**Task instructions:** Reproduce the text of the items verbatim, from the start of the items through the line containing "Ultime news", with both ends included. Leave the pictures out of your output.
◆ ◆ ◆
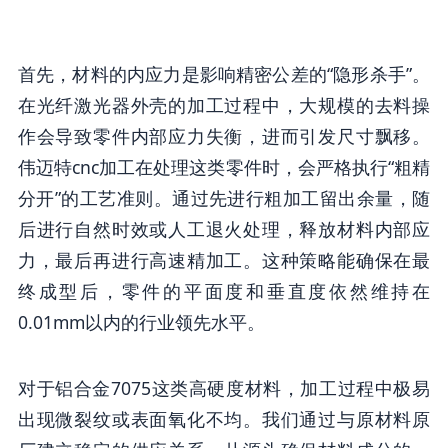
首先，材料的内应力是影响精密公差的“隐形杀手”。
在光纤激光器外壳的加工过程中，大规模的去料操
作会导致零件内部应力失衡，进而引发尺寸飘移。
伟迈特cnc加工在处理这类零件时，会严格执行“粗精
分开”的工艺准则。通过先进行粗加工留出余量，随
后进行自然时效或人工退火处理，释放材料内部应
力，最后再进行高速精加工。这种策略能确保在最
终成型后，零件的平面度和垂直度依然维持在
0.01mm以内的行业领先水平。
对于铝合金7075这类高硬度材料，加工过程中极易
出现微裂纹或表面氧化不均。我们通过与原材料原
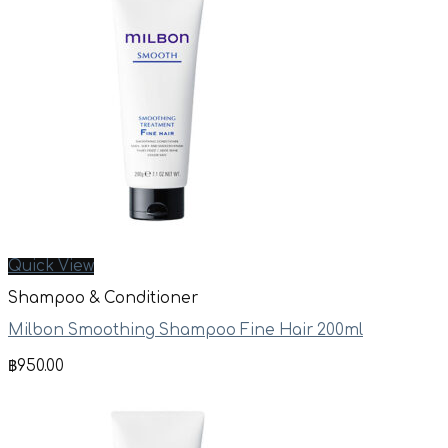
Quick View
Shampoo & Conditioner
Milbon Smoothing Shampoo Fine Hair 200ml
฿
950.00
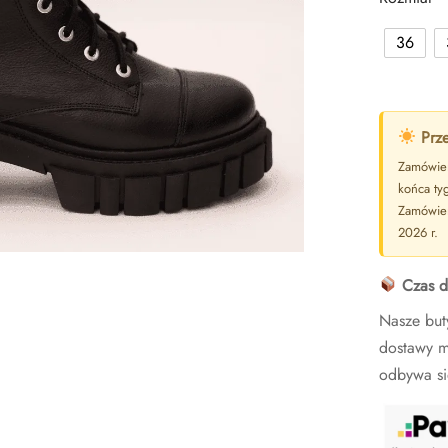
36
Prze
Zamówien
końca ty
Zamówien
2026 r.
Czas d
Nasze but
dostawy m
odbywa si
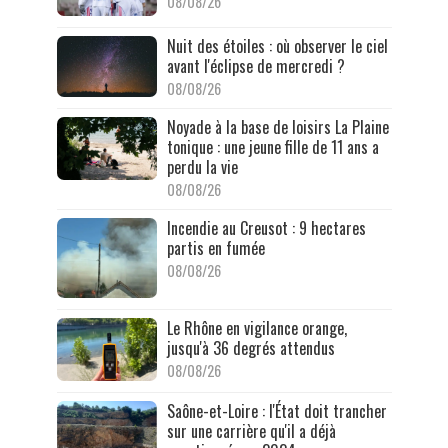
08/08/26
Nuit des étoiles : où observer le ciel
avant l'éclipse de mercredi ?
08/08/26
Noyade à la base de loisirs La Plaine
tonique : une jeune fille de 11 ans a
perdu la vie
08/08/26
Incendie au Creusot : 9 hectares
partis en fumée
08/08/26
Le Rhône en vigilance orange,
jusqu'à 36 degrés attendus
08/08/26
Saône-et-Loire : l'État doit trancher
sur une carrière qu'il a déjà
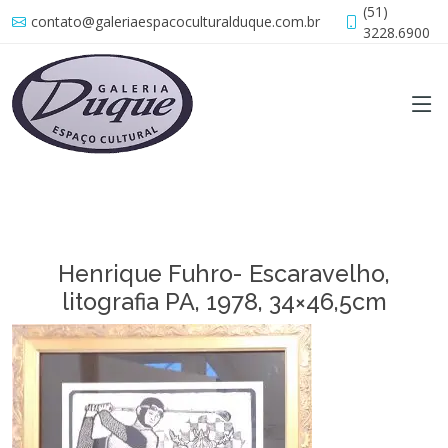
(51)
contato@galeriaespacoculturalduque.com.br
3228.6900
Henrique Fuhro- Escaravelho,
litografia PA, 1978, 34×46,5cm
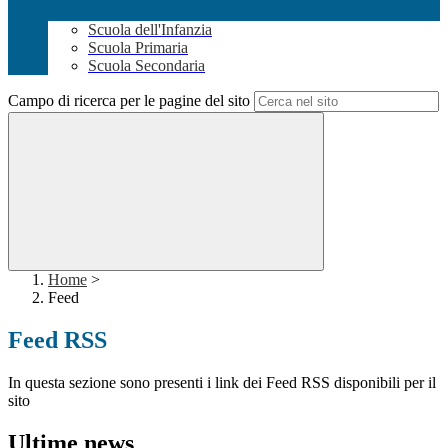
Scuola dell'Infanzia
Scuola Primaria
Scuola Secondaria
Campo di ricerca per le pagine del sito
Home
>
Feed
Feed RSS
In questa sezione sono presenti i link dei Feed RSS disponibili per il
sito
Ultime news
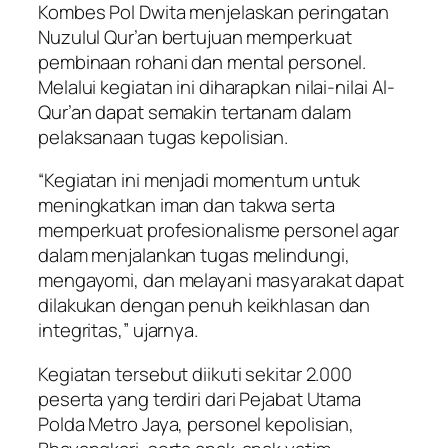
Kombes Pol Dwita menjelaskan peringatan
Nuzulul Qur’an bertujuan memperkuat
pembinaan rohani dan mental personel.
Melalui kegiatan ini diharapkan nilai-nilai Al-
Qur’an dapat semakin tertanam dalam
pelaksanaan tugas kepolisian.
“Kegiatan ini menjadi momentum untuk
meningkatkan iman dan takwa serta
memperkuat profesionalisme personel agar
dalam menjalankan tugas melindungi,
mengayomi, dan melayani masyarakat dapat
dilakukan dengan penuh keikhlasan dan
integritas,” ujarnya.
Kegiatan tersebut diikuti sekitar 2.000
peserta yang terdiri dari Pejabat Utama
Polda Metro Jaya, personel kepolisian,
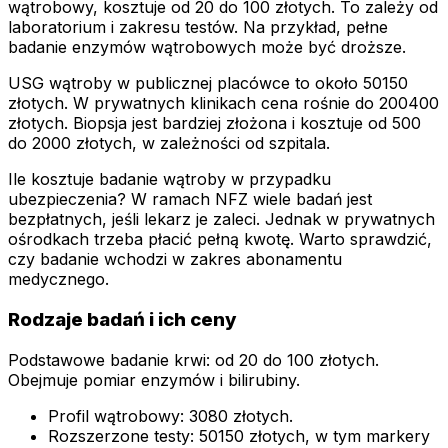
wątrobowy, kosztuje od 20 do 100 złotych. To zależy od
laboratorium i zakresu testów. Na przykład, pełne
badanie enzymów wątrobowych może być droższe.
USG wątroby w publicznej placówce to około 50150
złotych. W prywatnych klinikach cena rośnie do 200400
złotych. Biopsja jest bardziej złożona i kosztuje od 500
do 2000 złotych, w zależności od szpitala.
Ile kosztuje badanie wątroby w przypadku
ubezpieczenia? W ramach NFZ wiele badań jest
bezpłatnych, jeśli lekarz je zaleci. Jednak w prywatnych
ośrodkach trzeba płacić pełną kwotę. Warto sprawdzić,
czy badanie wchodzi w zakres abonamentu
medycznego.
Rodzaje badań i ich ceny
Podstawowe badanie krwi: od 20 do 100 złotych.
Obejmuje pomiar enzymów i bilirubiny.
Profil wątrobowy: 3080 złotych.
Rozszerzone testy: 50150 złotych, w tym markery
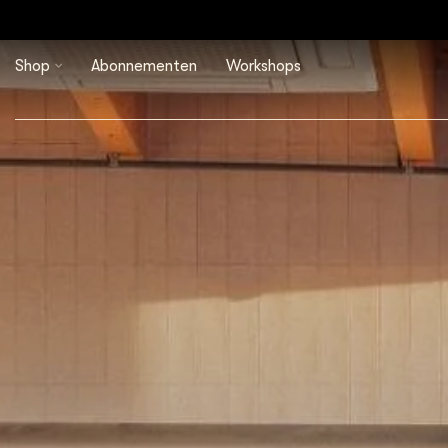
Shop
Abonnementen
Workshops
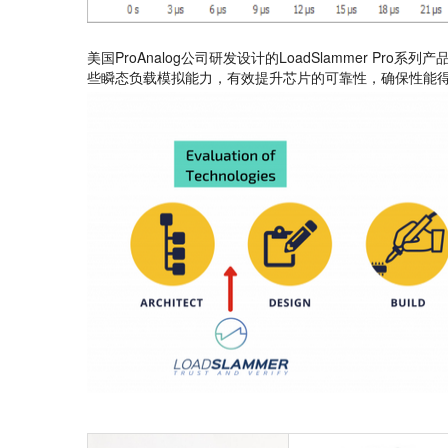
美国ProAnalog公司研发设计的LoadSlammer Pro
些瞬态负载模拟能力，有效提升芯片的可靠性，确保性能得到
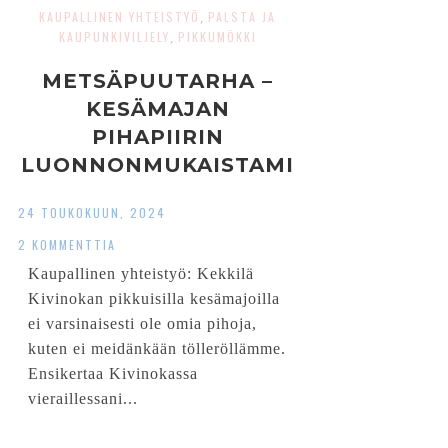
KAUPALLINEN YHTEISTYÖ
PALSTA JA
,
KAUPUNKIVILJELY
PIKKUMÖKKI
,
METSÄPUUTARHA –
KESÄMAJAN
PIHAPIIRIN
LUONNONMUKAISTAMI
NEN
24 TOUKOKUUN, 2024
2 KOMMENTTIA
Kaupallinen yhteistyö: Kekkilä
Kivinokan pikkuisilla kesämajoilla
ei varsinaisesti ole omia pihoja,
kuten ei meidänkään tölleröllämme.
Ensikertaa Kivinokassa
vieraillessani...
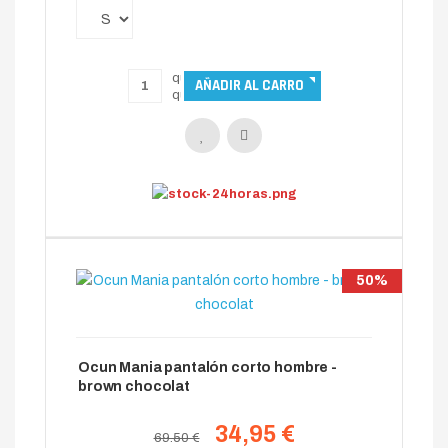
50%
Ocun Mania pantalón corto hombre -
brown chocolat
34,95 €
69.50 €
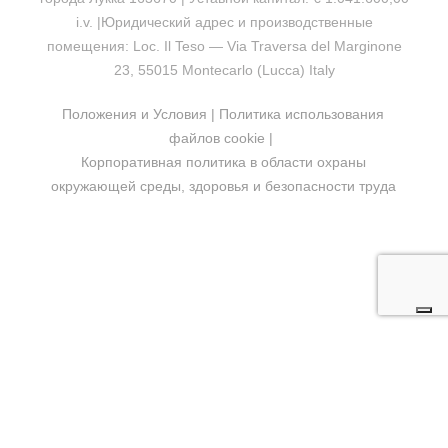
i.v. |Юридический адрес и производственные
помещения: Loc. Il Teso — Via Traversa del Marginone
23, 55015 Montecarlo (Lucca) Italy
Положения и Условия
|
Политика использования
файлов cookie
|
Корпоративная политика в области охраны
окружающей среды, здоровья и безопасности труда
LE TUE PREFERENZE RELATIVE ALLA
PRIVACY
◆ ◆ ◆
**Exercise solution:**
首先，材料的内应力是影响精密公差的“隐形杀手”。
在光纤激光器外壳的加工过程中，大规模的去料操
作会导致零件内部应力失衡，进而引发尺寸飘移。
伟迈特cnc加工在处理这类零件时，会严格执行“粗精
分开”的工艺准则。通过先进行粗加工留出余量，随
后进行自然时效或人工退火处理，释放材料内部应
力，最后再进行高速精加工。这种策略能确保在最
终成型后，零件的平面度和垂直度依然维持在
0.01mm以内的行业领先水平。
对于铝合金7075这类高硬度材料，加工过程中极易
出现微裂纹或表面氧化不均。我们通过与原材料原
Quick View
Shampoo & Conditioner
Milbon Smoothing Shampoo Fine Hair 200ml
฿
950.00
36
Prze
Zamówien
końca ty
Zamówien
2026 r.
Czas d
Nasze but
dostawy m
odbywa si
08/08/26
Nuit des étoiles : où observer le ciel
avant l'éclipse de mercredi ?
08/08/26
Noyade à la base de loisirs La Plaine
tonique : une jeune fille de 11 ans a
perdu la vie
08/08/26
Incendie au Creusot : 9 hectares
partis en fumée
08/08/26
Le Rhône en vigilance orange,
jusqu'à 36 degrés attendus
08/08/26
Saône-et-Loire : l'État doit trancher
sur une carrière qu'il a déjà
(51)
contato@galeriaespacoculturalduque.com.br
3228.6900
Henrique Fuhro- Escaravelho,
litografia PA, 1978, 34×46,5cm
Scuola dell'Infanzia
Scuola Primaria
Scuola Secondaria
Campo di ricerca per le pagine del sito
Home
>
Feed
Feed RSS
In questa sezione sono presenti i link dei Feed RSS disponibili per il
sito
Ultime news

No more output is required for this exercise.